Alicia's Bible Blog
Sirach 31:13 "Remember that a greedy eye is a bad thing. What has been created more greedy than the eye? Therefore it sheds tears from every face."
I never thought of my tears as being a sign of greed, but as I think about this, I can kind of see what Sirach is talking about. In recent times of suffering, a friend and I often discussed why God gave us emotions. We have both suffered tremendously over the last few years, but we both also have very pressing duties to others that demand our full attention and clear thinking. In the worst times of suffering, we knew what we had to do, but our emotions were so strong that they were getting in the way of our duties. Why did God allow this? What was the point of these emotions? I did not really have an answer, other than the fact that I had been learning Ignatian discernment, and was coming to understand how our emotions are one way God and the "good spirits" guide us in our decision making.

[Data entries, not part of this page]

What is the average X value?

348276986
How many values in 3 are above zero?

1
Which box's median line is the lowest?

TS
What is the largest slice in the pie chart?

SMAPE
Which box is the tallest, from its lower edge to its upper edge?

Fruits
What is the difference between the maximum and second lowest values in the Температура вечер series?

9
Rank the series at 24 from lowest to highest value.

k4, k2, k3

My friend and I both had our times of tears during all of this, we still do, but we never let the tears take over. We let them out, and then move on. Often, though, when I lapse into crying, it feels self-indulgent. Like I am giving in to my anguish when God wants me to buck up, accept my cross, and move forward. Then I quickly wipe the tears away and try to do just that. To her credit, my friend does not seem to give in to the tears as often as I do, I think she is further along the path of suffering than I am (and she certainly has suffered much more than I have).
That self-indulgent feeling of mine is, I think, one way this "greedy eye" Sirach talks about manifests itself. When I spend my time crying over things or situations, it's because I feel a loss. But God would not take these things away if He did not have something better in store. So my tears are really a sign of attachment, especially when I give into them frequently. Attachment can and does inspire greed for the thing to which we are attached. We can't get enough of that person or thing, it becomes the balm to our souls that God is meant to be (an ineffective balm, at that).

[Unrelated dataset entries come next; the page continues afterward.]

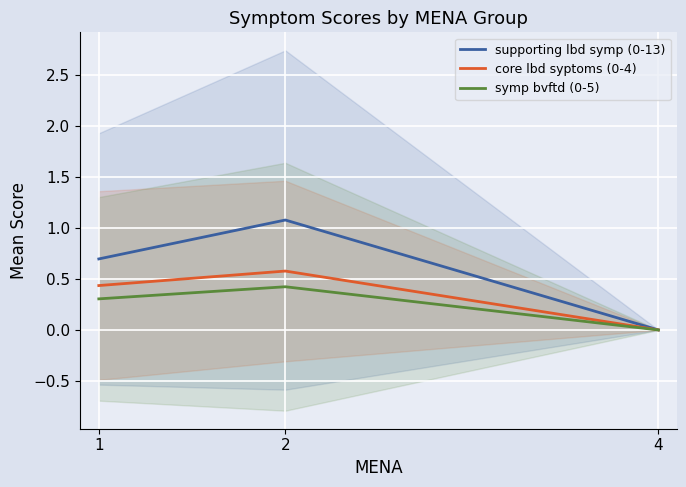

At which label is core lbd syptoms (0-4) closest to 0?

4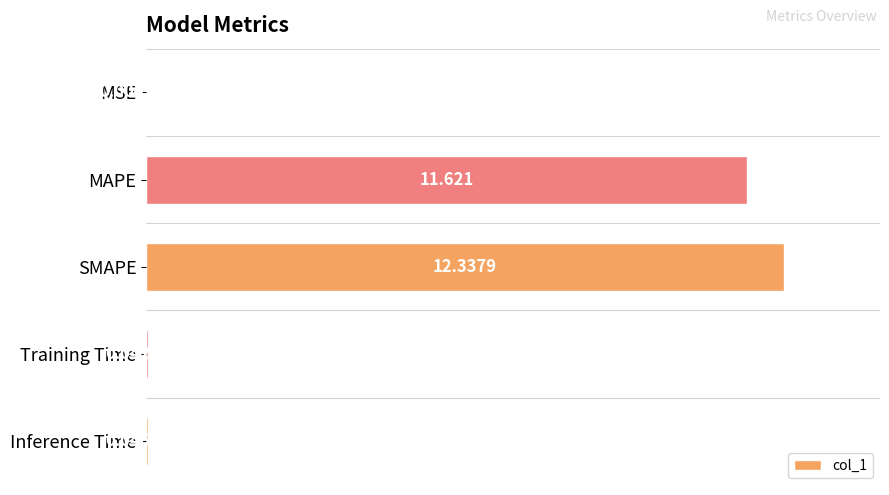

Where is the data nearest to the value 50?

MAPE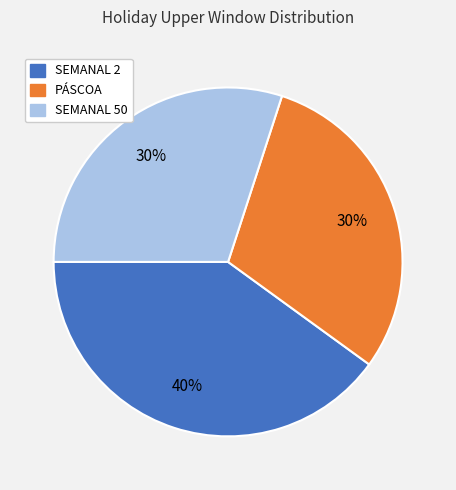

How many slices are in this pie chart?

3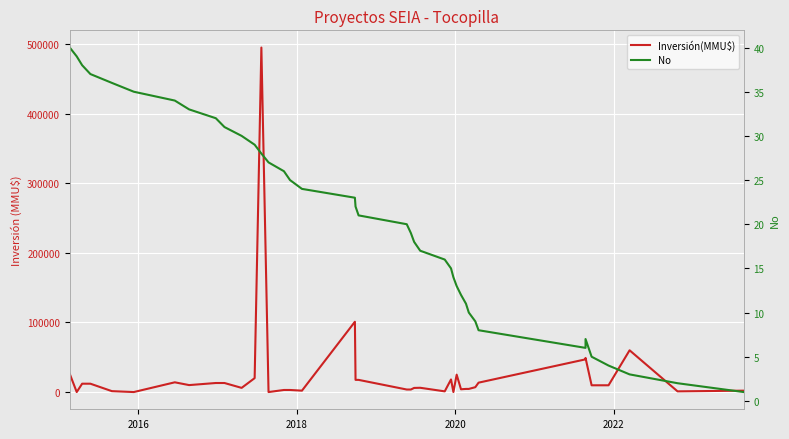

What is the greatest value displayed?

495000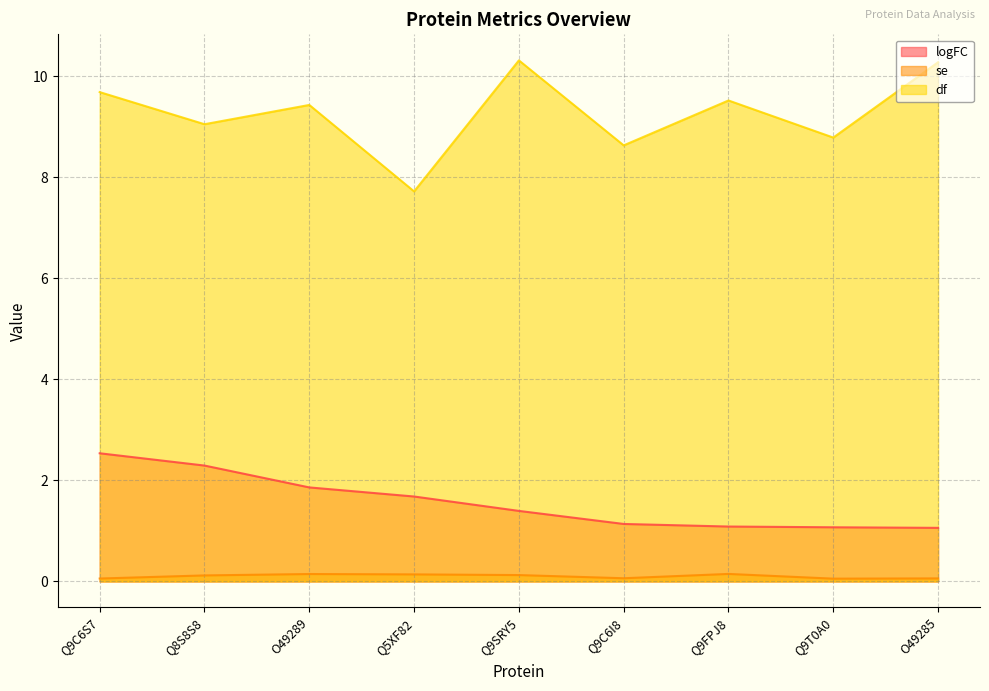

At how many categories does at least one series exceed 9?

6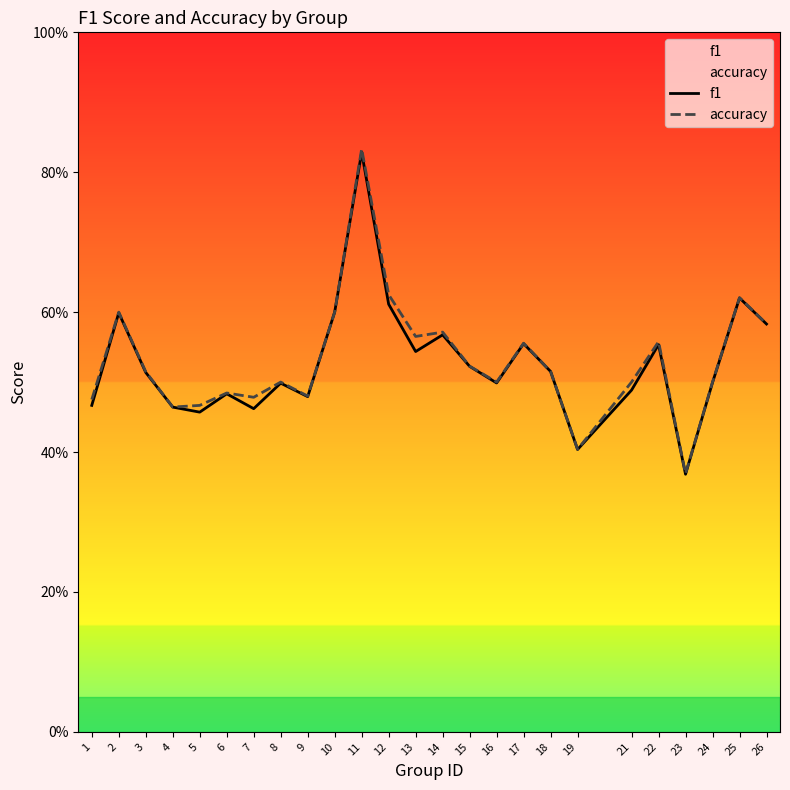

True or false: f1 and accuracy intersect in this chart.

False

To be fair, though, we are human and we have been created with emotions. Without them, we could not love as God does. Even Jesus wept when Lazarus died. Our emotions, then, are somehow part of us being created in God's image. But Jesus did not dwell on His pain or the loss of Lazarus. Instead, He showed us how better things are coming. He raised Lazarus from the dead, as He will with all of us.
So there is crying in Christianity, but not the crying of disordered attachment. We are to trust God's plan in all things. Even though it is normal to feel the pain of loss and to express it with an occasional bout of tears, we cannot cling greedily to the things, or even people, of this world, and descend into abject sadness when we lose them. We really are an Easter People - we know how this ends, and it is all joy!